**TASK:** Go to the line in the entries below that holds "beige bucket [515,307,558,363]" and repeat exactly from there through the line that holds "none -> picture [319,61,367,115]", inclusive.

**PROVIDED ENTRIES:**
==================================================

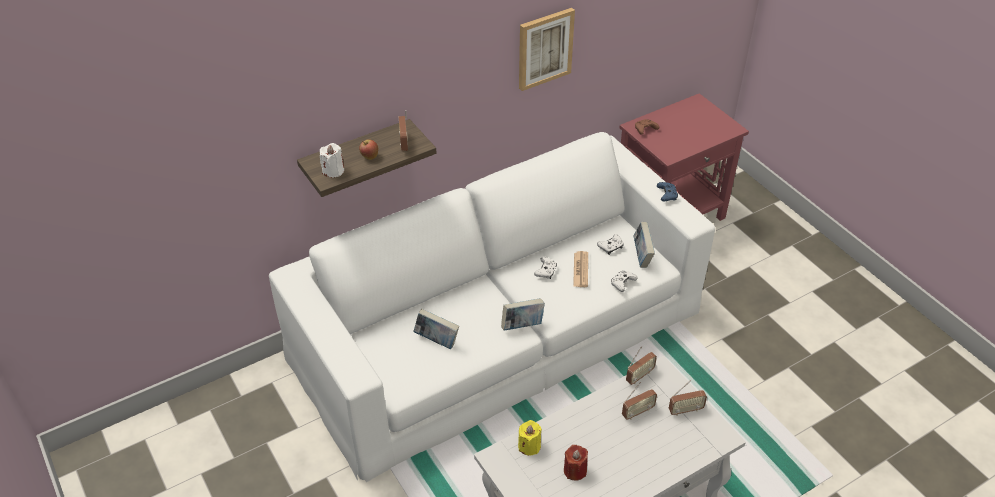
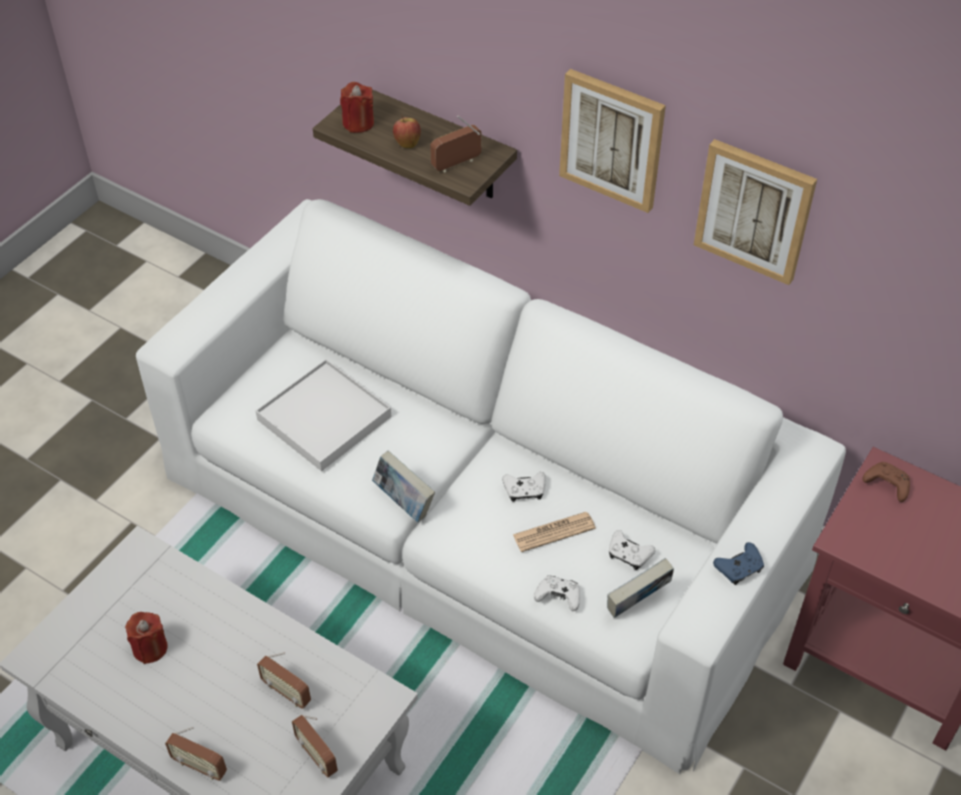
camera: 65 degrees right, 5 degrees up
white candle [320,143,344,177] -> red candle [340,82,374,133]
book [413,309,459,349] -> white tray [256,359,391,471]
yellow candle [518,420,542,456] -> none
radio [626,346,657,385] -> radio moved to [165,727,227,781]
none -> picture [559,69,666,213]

==================================================

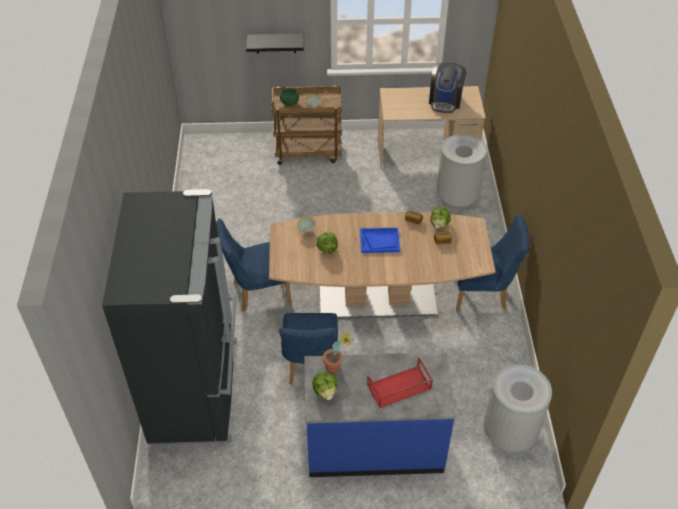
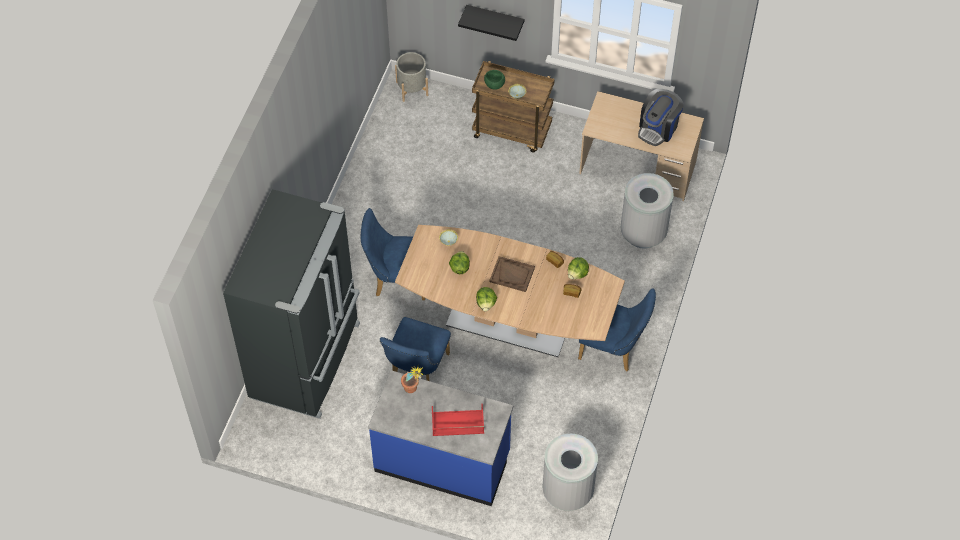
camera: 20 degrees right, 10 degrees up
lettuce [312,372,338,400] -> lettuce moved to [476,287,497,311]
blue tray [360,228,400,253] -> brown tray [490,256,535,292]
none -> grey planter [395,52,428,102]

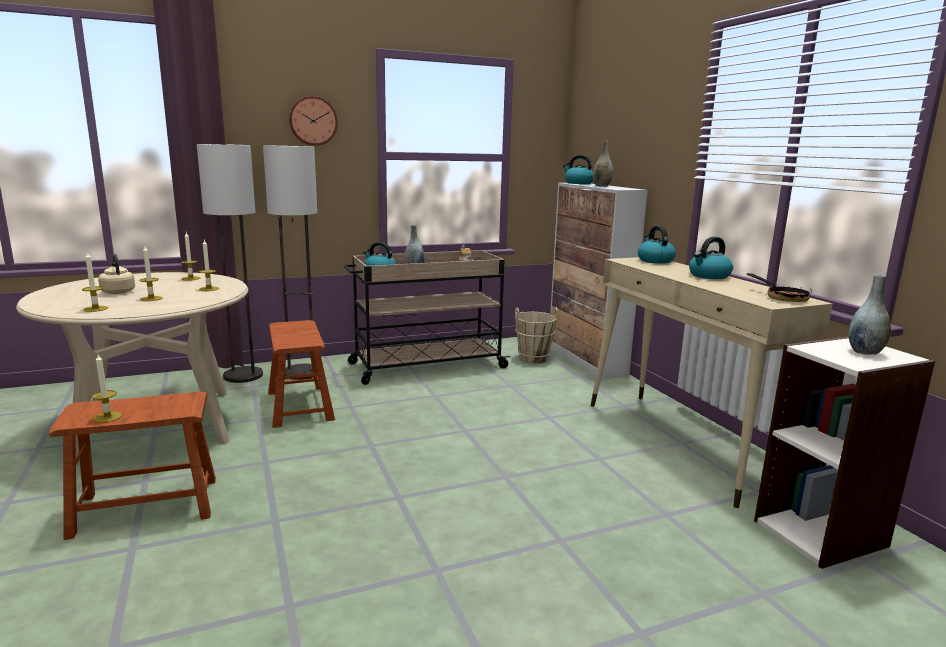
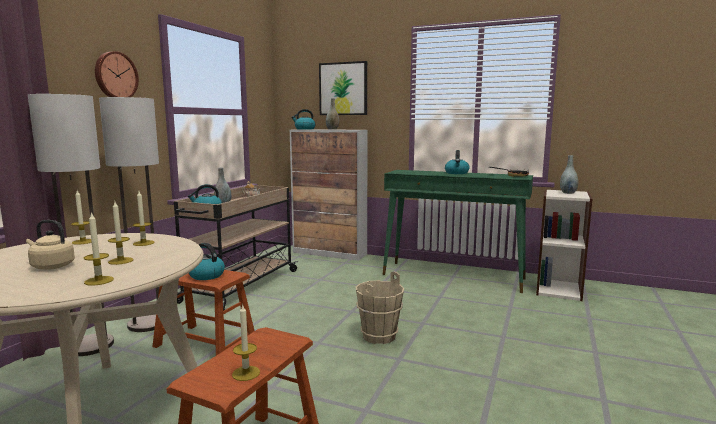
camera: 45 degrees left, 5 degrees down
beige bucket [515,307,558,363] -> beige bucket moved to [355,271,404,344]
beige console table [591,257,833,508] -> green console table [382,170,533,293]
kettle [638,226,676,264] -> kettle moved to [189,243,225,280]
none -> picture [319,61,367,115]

==================================================

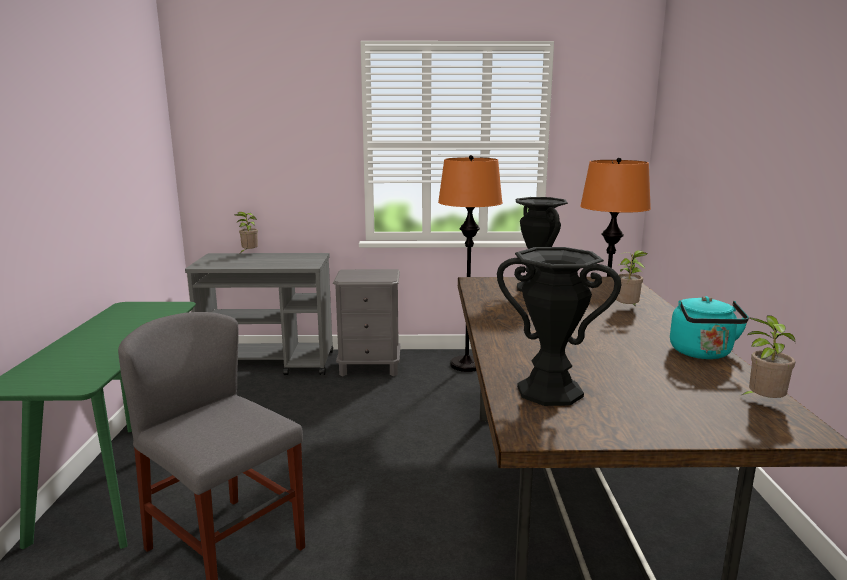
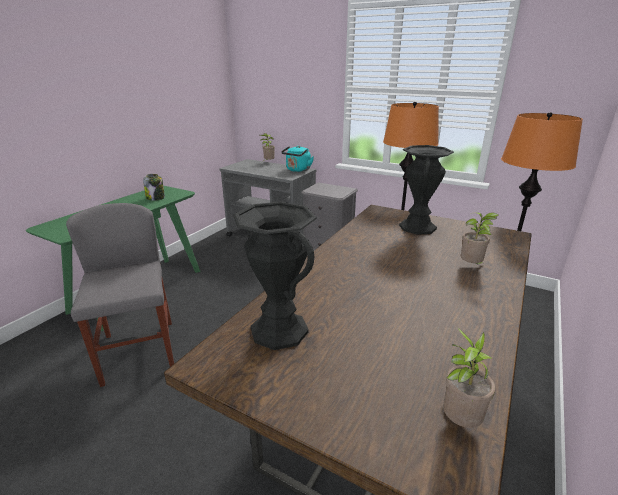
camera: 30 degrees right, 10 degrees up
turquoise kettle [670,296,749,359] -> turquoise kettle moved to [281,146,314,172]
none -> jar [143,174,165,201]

==================================================

**RESULT BELOW:**
beige bucket [515,307,558,363] -> beige bucket moved to [355,271,404,344]
beige console table [591,257,833,508] -> green console table [382,170,533,293]
kettle [638,226,676,264] -> kettle moved to [189,243,225,280]
none -> picture [319,61,367,115]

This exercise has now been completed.